There’s an interesting passage about child-naming customs in Éamon Kelly’s autobiography The Apprentice (Marino Books, 1995). Kelly is recounting his childhood near Killarney in southwest Ireland, and the time he spent in his father’s workshop playing with pieces of wood:
I sat in the shavings and listened to the men who came with jobs for my father. They all spoke to me and those who knew my grandfather were surprised that I wasn’t called after him. The custom then was to call the first son after his father’s father and the second son after his mother’s father. The same rule applied to the first two girls. They were called after their grandmothers. If you walked into a house at that time and there were two boys and two girls in the family and you knew their grandparents, you could name the children. Both my male grandparents, who were inseparable friends, objected to my father’s and mother’s marriage. They claimed there was a blood relationship, though fairly far out, and the slightest trace of consanguinity had to be avoided. My mother was very upset by this attitude and called me after my father to annoy the old man. My father’s Christian name was Edmund, Ned to everybody, and so was I.
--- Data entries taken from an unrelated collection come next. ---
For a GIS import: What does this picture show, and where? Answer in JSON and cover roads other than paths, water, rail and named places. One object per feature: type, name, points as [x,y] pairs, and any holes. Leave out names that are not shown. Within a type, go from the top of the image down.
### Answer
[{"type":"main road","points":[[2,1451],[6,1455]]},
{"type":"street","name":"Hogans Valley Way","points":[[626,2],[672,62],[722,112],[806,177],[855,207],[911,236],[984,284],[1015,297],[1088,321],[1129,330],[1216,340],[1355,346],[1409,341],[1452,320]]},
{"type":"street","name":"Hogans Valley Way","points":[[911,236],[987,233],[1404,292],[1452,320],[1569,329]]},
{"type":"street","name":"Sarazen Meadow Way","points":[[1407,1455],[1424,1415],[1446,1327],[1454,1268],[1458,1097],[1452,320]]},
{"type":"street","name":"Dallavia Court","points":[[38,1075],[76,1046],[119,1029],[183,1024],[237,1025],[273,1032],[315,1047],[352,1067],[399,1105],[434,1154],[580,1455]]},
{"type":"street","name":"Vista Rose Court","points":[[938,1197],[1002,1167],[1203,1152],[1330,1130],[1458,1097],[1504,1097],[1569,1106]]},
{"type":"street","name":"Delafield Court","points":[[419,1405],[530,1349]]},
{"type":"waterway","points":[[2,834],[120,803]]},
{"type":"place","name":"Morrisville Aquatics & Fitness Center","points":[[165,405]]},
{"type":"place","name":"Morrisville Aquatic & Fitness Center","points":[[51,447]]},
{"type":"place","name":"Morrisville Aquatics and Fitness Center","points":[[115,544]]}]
The name Éamon came later, when Kelly was a carpenter’s apprentice (hence the book title) working with his father. Since both were called Edmund/Ned, confusion arose when either was hailed, so someone took to calling the son Éamon. He remained Ned to his family and neighbours, but Éamon was the name by which I first knew of him.
I’ve written before about Éamon Kelly in his seanchaí (storyteller) guise, after coming across a couple of clips of him on YouTube. That post has additional resources on Kelly’s life, for anyone interested.
The custom he describes lives on but seems much less prevalent than it was a century ago – though my sister was named after our maternal grandfather, in a nice inversion of the tradition. I was named after my uncle, who was (I think) named after my granduncle. I’d be interested to hear who you were named after, if anyone, or what other naming traditions are in your family or area.